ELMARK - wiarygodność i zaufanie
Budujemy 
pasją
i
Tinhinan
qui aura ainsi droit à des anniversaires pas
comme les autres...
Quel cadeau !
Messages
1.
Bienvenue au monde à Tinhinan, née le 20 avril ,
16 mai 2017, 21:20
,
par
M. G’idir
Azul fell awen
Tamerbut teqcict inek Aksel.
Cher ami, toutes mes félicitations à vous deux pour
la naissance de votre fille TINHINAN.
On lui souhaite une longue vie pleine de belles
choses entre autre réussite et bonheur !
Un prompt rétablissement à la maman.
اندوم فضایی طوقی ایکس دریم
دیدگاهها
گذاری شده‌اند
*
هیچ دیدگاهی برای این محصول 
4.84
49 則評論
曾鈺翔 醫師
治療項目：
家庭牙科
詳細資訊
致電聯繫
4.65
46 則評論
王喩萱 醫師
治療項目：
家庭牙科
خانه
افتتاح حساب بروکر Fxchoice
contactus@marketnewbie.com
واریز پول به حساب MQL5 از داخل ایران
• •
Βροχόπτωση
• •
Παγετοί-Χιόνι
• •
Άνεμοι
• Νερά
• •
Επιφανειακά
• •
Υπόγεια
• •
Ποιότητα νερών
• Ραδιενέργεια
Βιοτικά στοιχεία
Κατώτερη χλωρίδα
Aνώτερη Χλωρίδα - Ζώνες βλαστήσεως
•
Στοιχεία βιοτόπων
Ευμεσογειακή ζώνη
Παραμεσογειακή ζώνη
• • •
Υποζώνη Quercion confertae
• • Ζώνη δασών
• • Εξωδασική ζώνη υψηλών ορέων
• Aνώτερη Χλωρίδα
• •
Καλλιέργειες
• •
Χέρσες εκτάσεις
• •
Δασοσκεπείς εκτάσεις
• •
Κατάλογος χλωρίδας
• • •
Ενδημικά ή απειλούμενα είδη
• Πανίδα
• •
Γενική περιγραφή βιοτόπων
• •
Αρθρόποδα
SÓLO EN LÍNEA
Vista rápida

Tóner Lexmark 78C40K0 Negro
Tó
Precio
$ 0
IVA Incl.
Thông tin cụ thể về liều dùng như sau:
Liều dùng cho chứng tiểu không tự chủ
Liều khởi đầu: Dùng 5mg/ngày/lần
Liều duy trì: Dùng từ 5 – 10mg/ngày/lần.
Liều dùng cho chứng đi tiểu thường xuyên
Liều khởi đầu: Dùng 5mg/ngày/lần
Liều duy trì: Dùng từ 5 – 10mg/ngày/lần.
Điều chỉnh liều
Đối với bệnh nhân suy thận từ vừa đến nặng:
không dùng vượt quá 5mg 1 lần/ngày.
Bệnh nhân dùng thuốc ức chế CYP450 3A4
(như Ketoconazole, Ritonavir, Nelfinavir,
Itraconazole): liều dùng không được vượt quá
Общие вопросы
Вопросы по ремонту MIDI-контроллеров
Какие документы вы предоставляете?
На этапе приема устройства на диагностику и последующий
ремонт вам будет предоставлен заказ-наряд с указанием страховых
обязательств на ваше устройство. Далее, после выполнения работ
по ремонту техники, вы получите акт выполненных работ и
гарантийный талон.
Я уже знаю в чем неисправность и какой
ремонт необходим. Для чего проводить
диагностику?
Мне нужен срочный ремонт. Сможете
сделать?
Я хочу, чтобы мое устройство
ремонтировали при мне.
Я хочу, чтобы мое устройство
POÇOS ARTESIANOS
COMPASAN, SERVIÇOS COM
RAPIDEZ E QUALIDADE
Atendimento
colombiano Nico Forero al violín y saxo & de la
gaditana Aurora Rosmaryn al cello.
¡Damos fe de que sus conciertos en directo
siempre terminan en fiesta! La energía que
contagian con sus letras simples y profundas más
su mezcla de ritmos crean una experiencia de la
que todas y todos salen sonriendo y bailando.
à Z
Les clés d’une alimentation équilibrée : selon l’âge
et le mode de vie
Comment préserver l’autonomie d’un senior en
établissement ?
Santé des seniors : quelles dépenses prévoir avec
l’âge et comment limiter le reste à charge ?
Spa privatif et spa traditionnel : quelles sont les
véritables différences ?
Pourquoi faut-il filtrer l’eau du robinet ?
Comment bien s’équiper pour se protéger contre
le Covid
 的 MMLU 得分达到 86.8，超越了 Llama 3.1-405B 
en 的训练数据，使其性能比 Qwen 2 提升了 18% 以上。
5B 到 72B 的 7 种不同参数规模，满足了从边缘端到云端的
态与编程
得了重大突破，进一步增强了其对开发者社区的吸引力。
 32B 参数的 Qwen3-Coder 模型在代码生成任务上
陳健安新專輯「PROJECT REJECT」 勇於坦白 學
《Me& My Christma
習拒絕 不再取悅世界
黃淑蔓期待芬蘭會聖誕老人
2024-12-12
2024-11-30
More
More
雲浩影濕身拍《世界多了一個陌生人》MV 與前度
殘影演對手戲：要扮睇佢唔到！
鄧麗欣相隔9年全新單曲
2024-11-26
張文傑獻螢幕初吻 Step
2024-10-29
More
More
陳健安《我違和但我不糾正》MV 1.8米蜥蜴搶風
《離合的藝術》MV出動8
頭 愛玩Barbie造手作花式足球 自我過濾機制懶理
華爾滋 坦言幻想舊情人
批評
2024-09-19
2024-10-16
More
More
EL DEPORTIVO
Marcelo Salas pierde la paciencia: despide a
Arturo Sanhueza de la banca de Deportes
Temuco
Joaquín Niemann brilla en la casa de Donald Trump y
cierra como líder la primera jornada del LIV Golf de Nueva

> YOUR TASK:
Your reply should be nothing but the lines from the one containing "雲浩影濕身拍《世界多了一個陌生人》MV 與前度" through the last line above, copied exactly; please include both ends.

> RESULT FOR THIS EXERCISE:
雲浩影濕身拍《世界多了一個陌生人》MV 與前度
殘影演對手戲：要扮睇佢唔到！
鄧麗欣相隔9年全新單曲
2024-11-26
張文傑獻螢幕初吻 Step
2024-10-29
More
More
陳健安《我違和但我不糾正》MV 1.8米蜥蜴搶風
《離合的藝術》MV出動8
頭 愛玩Barbie造手作花式足球 自我過濾機制懶理
華爾滋 坦言幻想舊情人
批評
2024-09-19
2024-10-16
More
More
EL DEPORTIVO
Marcelo Salas pierde la paciencia: despide a
Arturo Sanhueza de la banca de Deportes
Temuco
Joaquín Niemann brilla en la casa de Donald Trump y
cierra como líder la primera jornada del LIV Golf de Nueva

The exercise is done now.